[Dataset entries]
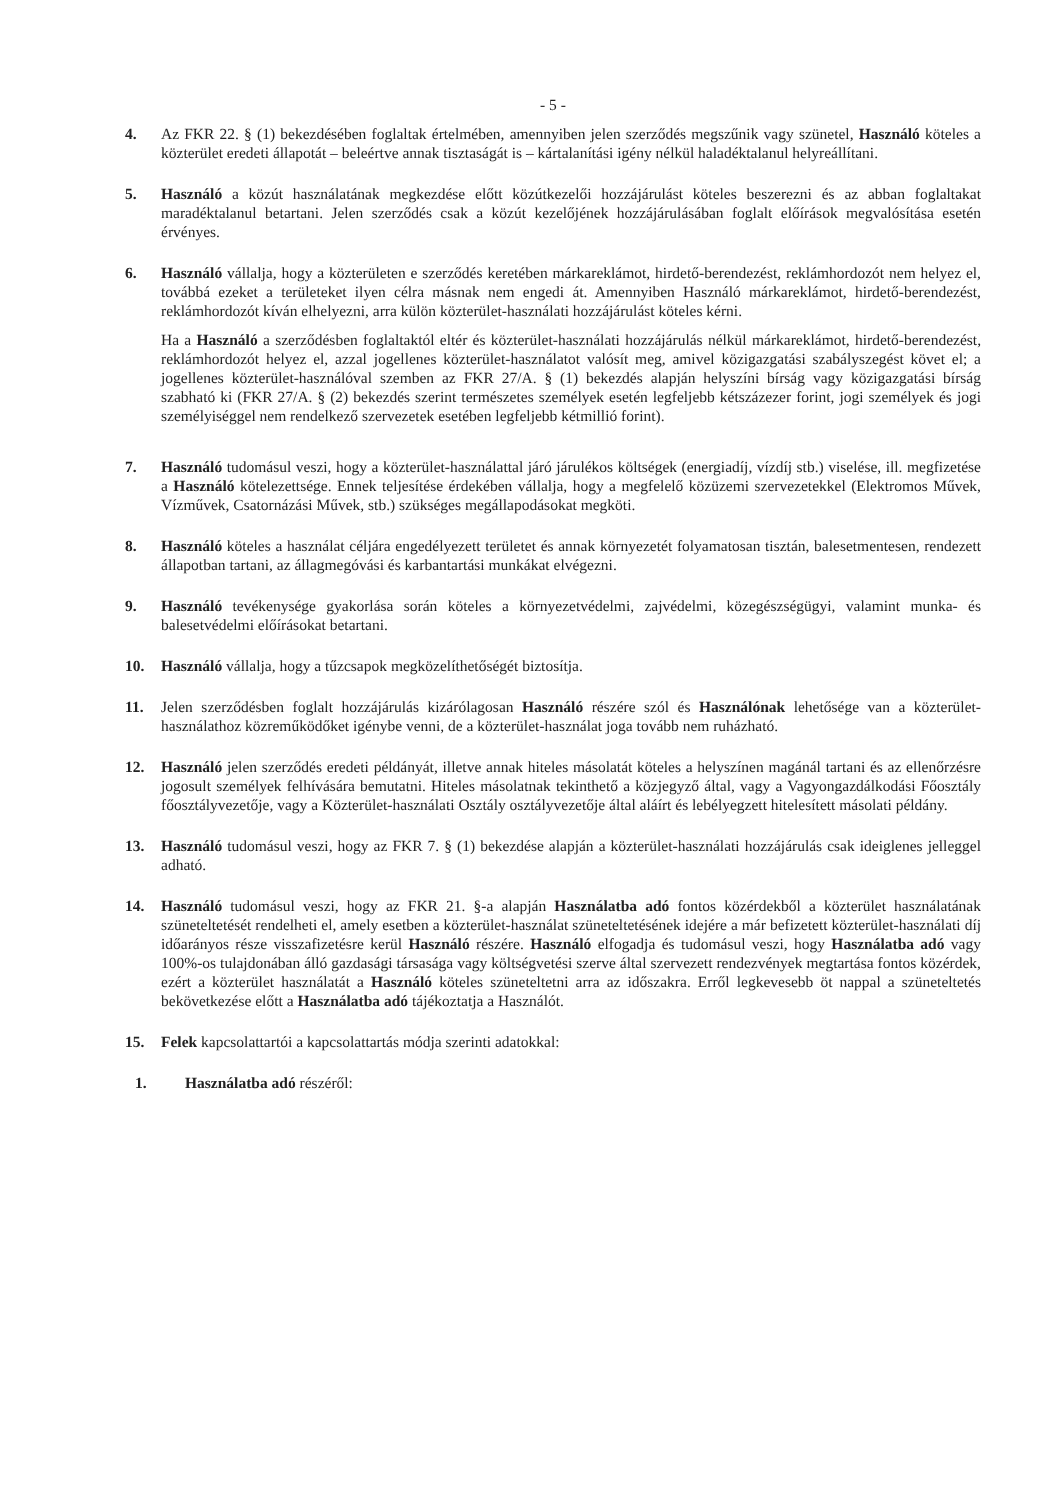- 5 -
4. Az FKR 22. § (1) bekezdésében foglaltak értelmében, amennyiben jelen szerződés megszűnik vagy szünetel, Használó köteles a közterület eredeti állapotát – beleértve annak tisztaságát is – kártalanítási igény nélkül haladéktalanul helyreállítani.
5. Használó a közút használatának megkezdése előtt közútkezelői hozzájárulást köteles beszerezni és az abban foglaltakat maradéktalanul betartani. Jelen szerződés csak a közút kezelőjének hozzájárulásában foglalt előírások megvalósítása esetén érvényes.
6. Használó vállalja, hogy a közterületen e szerződés keretében márkareklámot, hirdető-berendezést, reklámhordozót nem helyez el, továbbá ezeket a területeket ilyen célra másnak nem engedi át. Amennyiben Használó márkareklámot, hirdető-berendezést, reklámhordozót kíván elhelyezni, arra külön közterület-használati hozzájárulást köteles kérni.
Ha a Használó a szerződésben foglaltaktól eltér és közterület-használati hozzájárulás nélkül márkareklámot, hirdető-berendezést, reklámhordozót helyez el, azzal jogellenes közterület-használatot valósít meg, amivel közigazgatási szabályszegést követ el; a jogellenes közterület-használóval szemben az FKR 27/A. § (1) bekezdés alapján helyszíni bírság vagy közigazgatási bírság szabható ki (FKR 27/A. § (2) bekezdés szerint természetes személyek esetén legfeljebb kétszázezer forint, jogi személyek és jogi személyiséggel nem rendelkező szervezetek esetében legfeljebb kétmillió forint).
7. Használó tudomásul veszi, hogy a közterület-használattal járó járulékos költségek (energiadíj, vízdíj stb.) viselése, ill. megfizetése a Használó kötelezettsége. Ennek teljesítése érdekében vállalja, hogy a megfelelő közüzemi szervezetekkel (Elektromos Művek, Vízművek, Csatornázási Művek, stb.) szükséges megállapodásokat megköti.
8. Használó köteles a használat céljára engedélyezett területet és annak környezetét folyamatosan tisztán, balesetmentesen, rendezett állapotban tartani, az állagmegóvási és karbantartási munkákat elvégezni.
9. Használó tevékenysége gyakorlása során köteles a környezetvédelmi, zajvédelmi, közegészségügyi, valamint munka- és balesetvédelmi előírásokat betartani.
10. Használó vállalja, hogy a tűzcsapok megközelíthetőségét biztosítja.
11. Jelen szerződésben foglalt hozzájárulás kizárólagosan Használó részére szól és Használónak lehetősége van a közterület-használathoz közreműködőket igénybe venni, de a közterület-használat joga tovább nem ruházható.
12. Használó jelen szerződés eredeti példányát, illetve annak hiteles másolatát köteles a helyszínen magánál tartani és az ellenőrzésre jogosult személyek felhívására bemutatni. Hiteles másolatnak tekinthető a közjegyző által, vagy a Vagyongazdálkodási Főosztály főosztályvezetője, vagy a Közterület-használati Osztály osztályvezetője által aláírt és lebélyegzett hitelesített másolati példány.
13. Használó tudomásul veszi, hogy az FKR 7. § (1) bekezdése alapján a közterület-használati hozzájárulás csak ideiglenes jelleggel adható.
14. Használó tudomásul veszi, hogy az FKR 21. §-a alapján Használatba adó fontos közérdekből a közterület használatának szüneteltetését rendelheti el, amely esetben a közterület-használat szüneteltetésének idejére a már befizetett közterület-használati díj időarányos része visszafizetésre kerül Használó részére. Használó elfogadja és tudomásul veszi, hogy Használatba adó vagy 100%-os tulajdonában álló gazdasági társasága vagy költségvetési szerve által szervezett rendezvények megtartása fontos közérdek, ezért a közterület használatát a Használó köteles szüneteltetni arra az időszakra. Erről legkevesebb öt nappal a szüneteltetés bekövetkezése előtt a Használatba adó tájékoztatja a Használót.
15. Felek kapcsolattartói a kapcsolattartás módja szerinti adatokkal:
1. Használatba adó részéről:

Your task:
Copy the records exactly; no image should appear in the result.

Your solution:
- 5 -
4. Az FKR 22. § (1) bekezdésében foglaltak értelmében, amennyiben jelen szerződés megszűnik vagy szünetel, Használó köteles a közterület eredeti állapotát – beleértve annak tisztaságát is – kártalanítási igény nélkül haladéktalanul helyreállítani.
5. Használó a közút használatának megkezdése előtt közútkezelői hozzájárulást köteles beszerezni és az abban foglaltakat maradéktalanul betartani. Jelen szerződés csak a közút kezelőjének hozzájárulásában foglalt előírások megvalósítása esetén érvényes.
6. Használó vállalja, hogy a közterületen e szerződés keretében márkareklámot, hirdető-berendezést, reklámhordozót nem helyez el, továbbá ezeket a területeket ilyen célra másnak nem engedi át. Amennyiben Használó márkareklámot, hirdető-berendezést, reklámhordozót kíván elhelyezni, arra külön közterület-használati hozzájárulást köteles kérni.
Ha a Használó a szerződésben foglaltaktól eltér és közterület-használati hozzájárulás nélkül márkareklámot, hirdető-berendezést, reklámhordozót helyez el, azzal jogellenes közterület-használatot valósít meg, amivel közigazgatási szabályszegést követ el; a jogellenes közterület-használóval szemben az FKR 27/A. § (1) bekezdés alapján helyszíni bírság vagy közigazgatási bírság szabható ki (FKR 27/A. § (2) bekezdés szerint természetes személyek esetén legfeljebb kétszázezer forint, jogi személyek és jogi személyiséggel nem rendelkező szervezetek esetében legfeljebb kétmillió forint).
7. Használó tudomásul veszi, hogy a közterület-használattal járó járulékos költségek (energiadíj, vízdíj stb.) viselése, ill. megfizetése a Használó kötelezettsége. Ennek teljesítése érdekében vállalja, hogy a megfelelő közüzemi szervezetekkel (Elektromos Művek, Vízművek, Csatornázási Művek, stb.) szükséges megállapodásokat megköti.
8. Használó köteles a használat céljára engedélyezett területet és annak környezetét folyamatosan tisztán, balesetmentesen, rendezett állapotban tartani, az állagmegóvási és karbantartási munkákat elvégezni.
9. Használó tevékenysége gyakorlása során köteles a környezetvédelmi, zajvédelmi, közegészségügyi, valamint munka- és balesetvédelmi előírásokat betartani.
10. Használó vállalja, hogy a tűzcsapok megközelíthetőségét biztosítja.
11. Jelen szerződésben foglalt hozzájárulás kizárólagosan Használó részére szól és Használónak lehetősége van a közterület-használathoz közreműködőket igénybe venni, de a közterület-használat joga tovább nem ruházható.
12. Használó jelen szerződés eredeti példányát, illetve annak hiteles másolatát köteles a helyszínen magánál tartani és az ellenőrzésre jogosult személyek felhívására bemutatni. Hiteles másolatnak tekinthető a közjegyző által, vagy a Vagyongazdálkodási Főosztály főosztályvezetője, vagy a Közterület-használati Osztály osztályvezetője által aláírt és lebélyegzett hitelesített másolati példány.
13. Használó tudomásul veszi, hogy az FKR 7. § (1) bekezdése alapján a közterület-használati hozzájárulás csak ideiglenes jelleggel adható.
14. Használó tudomásul veszi, hogy az FKR 21. §-a alapján Használatba adó fontos közérdekből a közterület használatának szüneteltetését rendelheti el, amely esetben a közterület-használat szüneteltetésének idejére a már befizetett közterület-használati díj időarányos része visszafizetésre kerül Használó részére. Használó elfogadja és tudomásul veszi, hogy Használatba adó vagy 100%-os tulajdonában álló gazdasági társasága vagy költségvetési szerve által szervezett rendezvények megtartása fontos közérdek, ezért a közterület használatát a Használó köteles szüneteltetni arra az időszakra. Erről legkevesebb öt nappal a szüneteltetés bekövetkezése előtt a Használatba adó tájékoztatja a Használót.
15. Felek kapcsolattartói a kapcsolattartás módja szerinti adatokkal:
1. Használatba adó részéről:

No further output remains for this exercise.